Which is why I wanted to talk to one who’d tied his own hands. Kevin McGee has been working in the beverage-alcohol industry for the past 20 years, and in 2019 he and his family acquired Northern California’s venerable Anderson Valley Brewing Company from its previous owners. In May, AVBC announced that, despite the headwinds, it would not raise its prices for at least six months. Thanks to its owned-and-operated solar array, changes in packaging materials and shipping practices, and other cost-cutting measures, “we have captured enough or recaptured enough margin that we could absorb the price increases without having to raise prices,” McGee tells me. After two years of the pandemic, he says, those adjustments have kept the company’s profit margin “pretty close to staying flat” despite rising costs. Instead of passing costs onto drinkers, the brewery is passing on savings.

McGee is quick to acknowledge that AVBC is uniquely positioned with a “deep moat” that many of his craft brewing peers don’t have. “There’s a lot of smaller brewers that are suffering through some of this stuff.” (Though the title of AVBC’s press release — “We Actually Like Our Customers” — ruffled some feathers within the segment, he emphasizes that he’s punching up at the macros, not down at craft.) Still, he’s hopeful that if Big Beer keeps taking price, it will restore some luster to craft brewing’s original pitch to drinkers, and maybe even provide some cover for smaller suppliers down the line. “Craft’s value proposition has always been flavor and authenticity, as opposed to mass-produced light lager,” McGee says. If Big Beer hikes its prices and craft brewers are able, like AVBC, to find niches and contain costs through sustainability efforts, packaging overhauls, and other optimizations, “there is a bit of an opportunity to create value for people [looking to] buy what I believe is a superior product at a closer price point,” he says.

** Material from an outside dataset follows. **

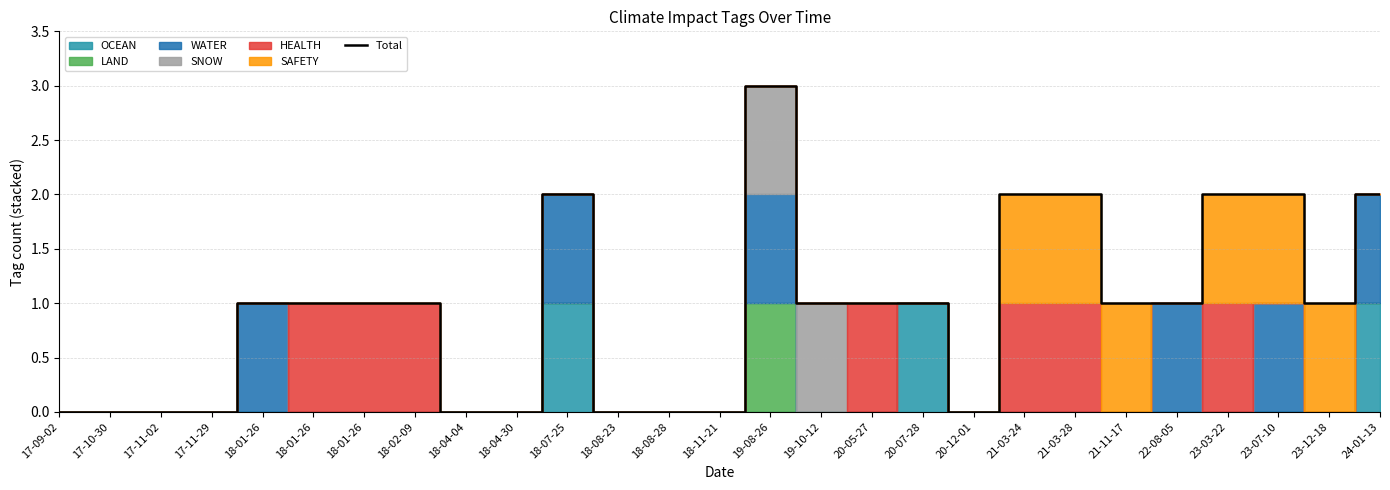

At which label is the value closest to 1?

18-01-26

It’s a nice idea, and stranger things have happened. But Owens, from the Groundwork Collaborative, offers a glass-half-empty counterpoint. “I really worry about the extent to which inflation is disproportionately harming smaller firms who aren’t able to absorb rising costs and don’t have as much room to move on price,” she says. “Some of the big guys may be able to snuff out even more of the small guys during this moment.”

To put it another way: Inflation may be coming for your beer… but it may get to your favorite craft brewery first.